§ **Text passage**
—————

Objective: To develop new state-of-the-art information fusion algorithms focused on collaborative ATA/ATR in which multiple agents with diverse sensors are combined to improve multi-target tracking in near-real-time (seconds).

Environment: The algorithms must identify, classify, and track targets in an environment that includes multiple kinds of targets, confounders, and natural clutter. The information sources will include diverse sensors (RF/EO/IR/magnetic/acoustic) obtained from airborne platforms that are not precisely geolocated with relation to each other. Targeting decisions must be made within seconds to at most a minute in a decentralized architecture. The computing, communication, and memory storage limitations of typical loitering munitions and UAVs will be important, also.

The focus is on target identification and tracking, rather than on guidance and coordination of the swarming munitions.

Approach: The algorithmic approaches will probably combine some state-modeling (e.g., hypergraphs, or variants of Markov Decision Processes) along with a combination of various kinds of strong and weak AI/Machine Learning. Topics such as assigning value to incremental knowledge through calculating Entropy and context-aware fusion are also of high interest.

Dong, Y., Feng, S. and Tai, L., 2021. Three-dimensional target tracking strategy based on guidance laws and optimal information fusion. Transactions of the Institute of Measurement and Control, 43(7), pp.1560-1570.

Pan, Q., Hu, Y., Lan, H., Sun, S., Wang, Z. and Yang, F., 2019. Information fusion progress: Joint optimization based on variational Bayesian theory. Zidonghua Xuebao/Acta Automatica Sinica, 45(7), pp.1207-1223.

Jin, X.B., Sun, S., Wei, H. and Yang, F.B. eds., 2018. Advances in multi-sensor information fusion: Theory and applications 2017. MDPI.

Keywords:

Information Fusion; Sensor Fusion; Target Acquisition; Hierarchical Learning; Machine Learning

Citizenship:  Open to U.S. citizens

Level:  Open to Postdoctoral and Senior applicants

—————

§ **Data entries**
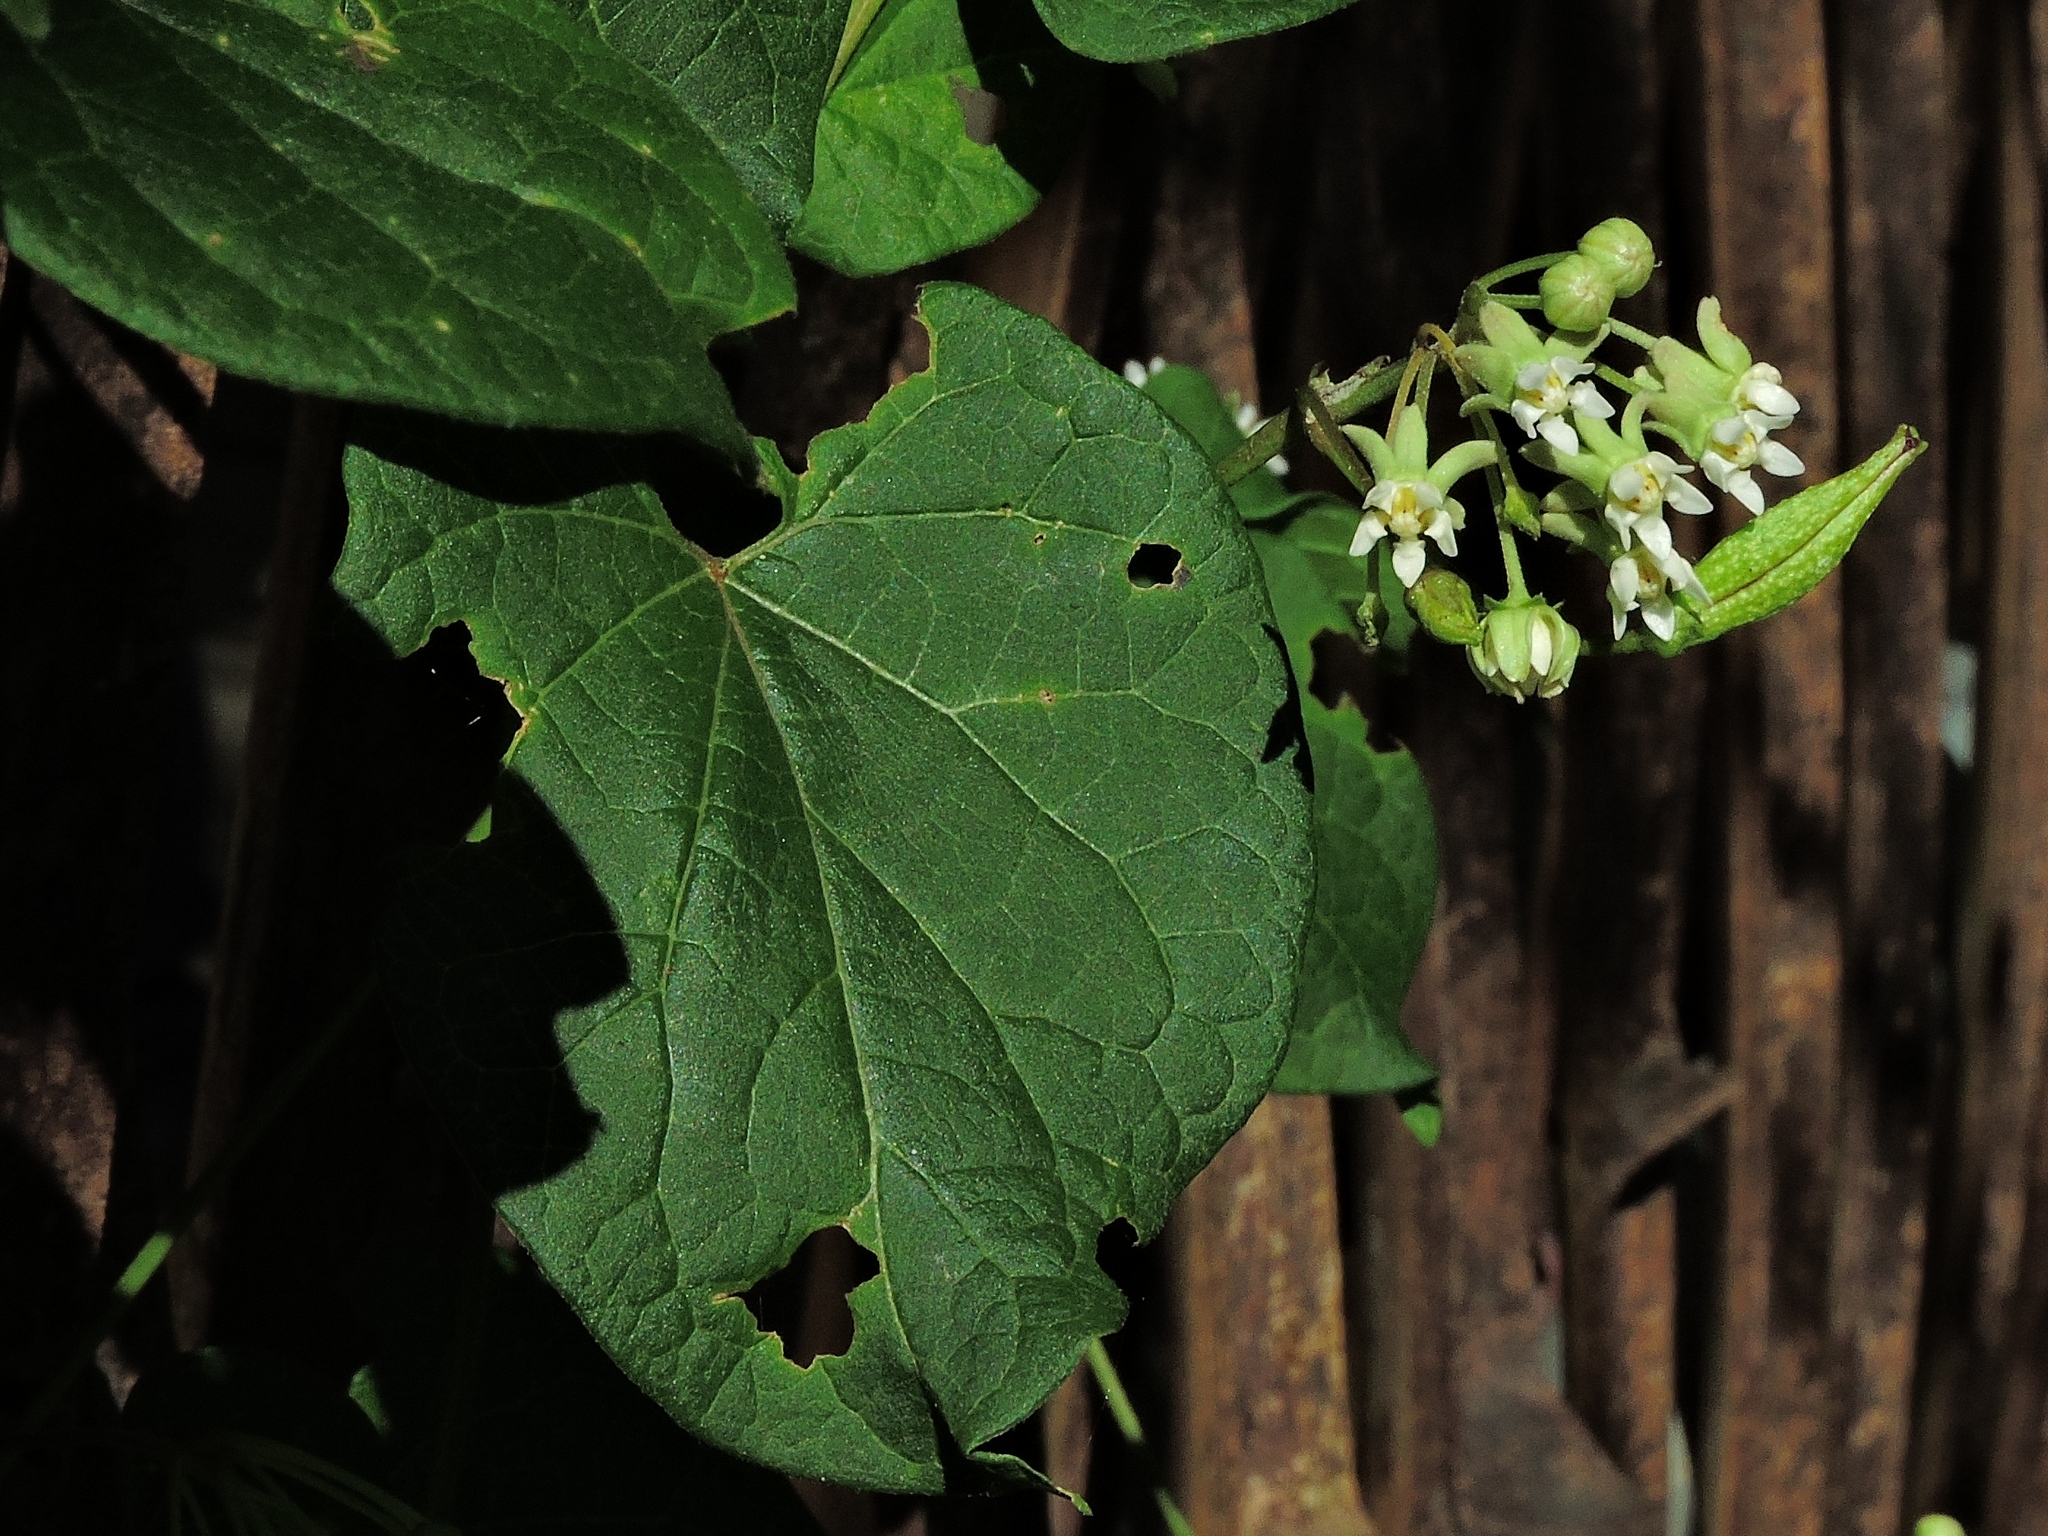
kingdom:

—————

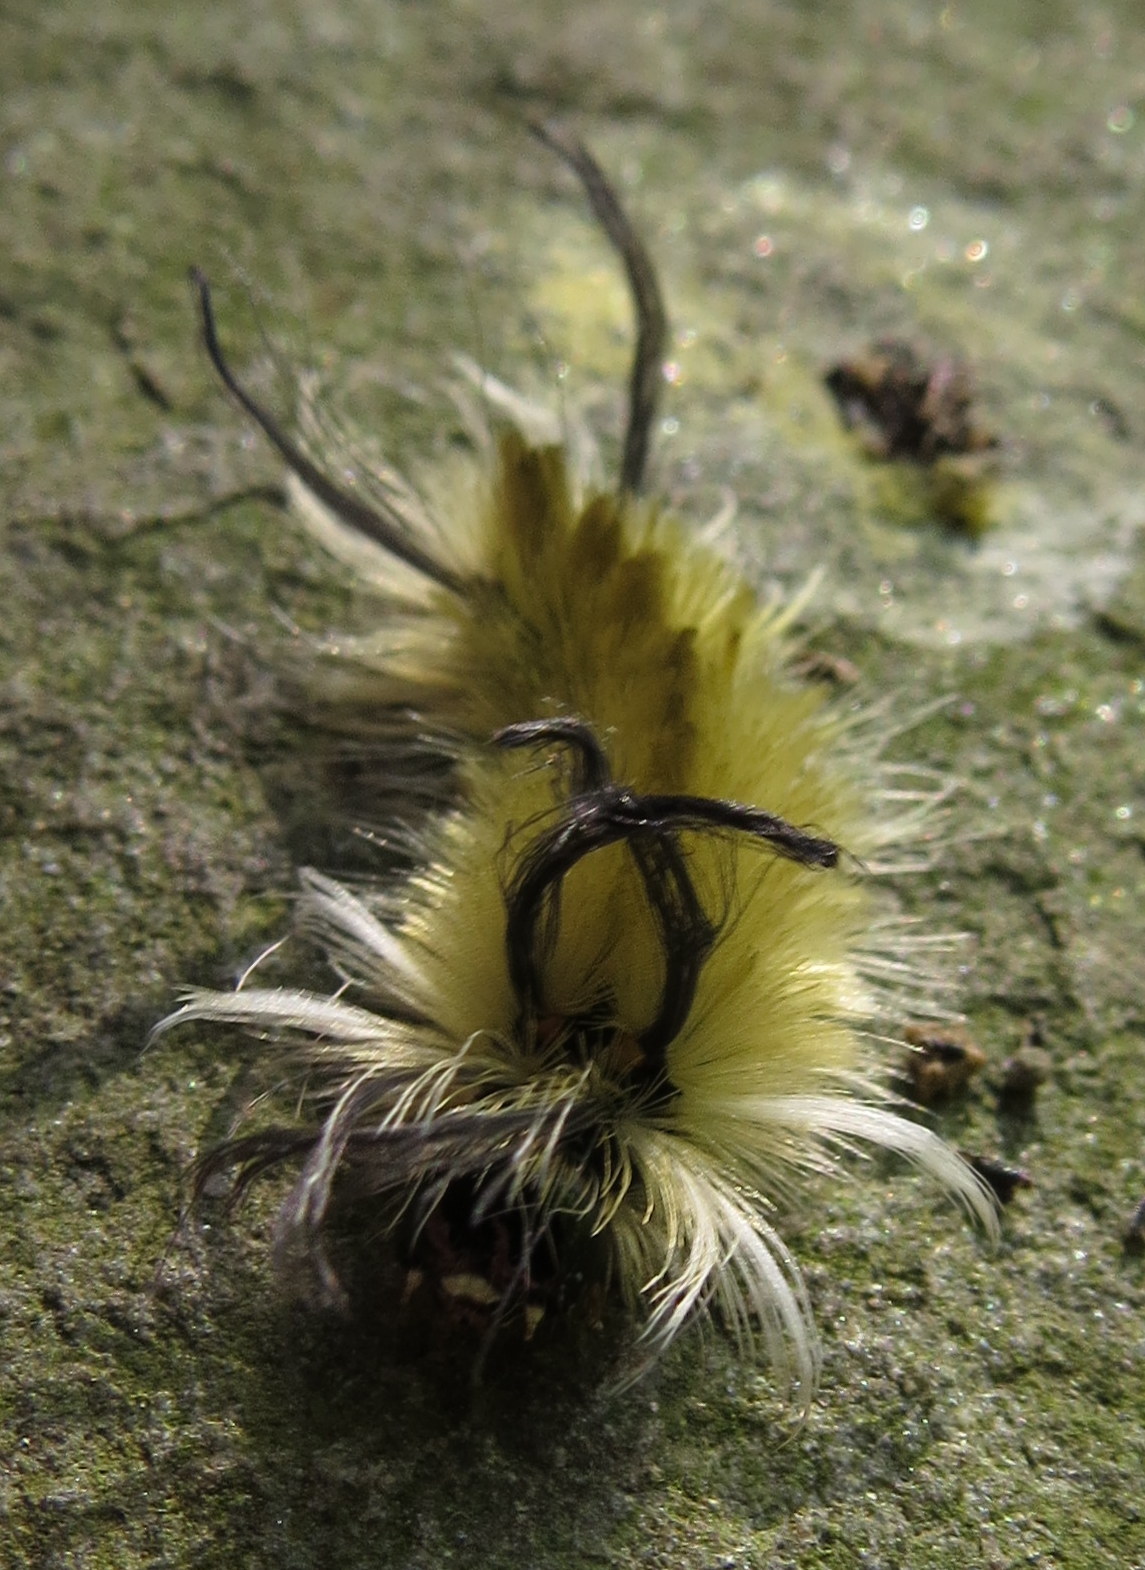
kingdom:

—————

§ **What to work on**
Write out the part of the information fusion text above that begins with the words containing "Objective: To develop" and ends with "in near-real-time (seconds).", copying it word for word.

§ **Solution to the exercise**
Objective: To develop new state-of-the-art information fusion algorithms focused on collaborative ATA/ATR in which multiple agents with diverse sensors are combined to improve multi-target tracking in near-real-time (seconds).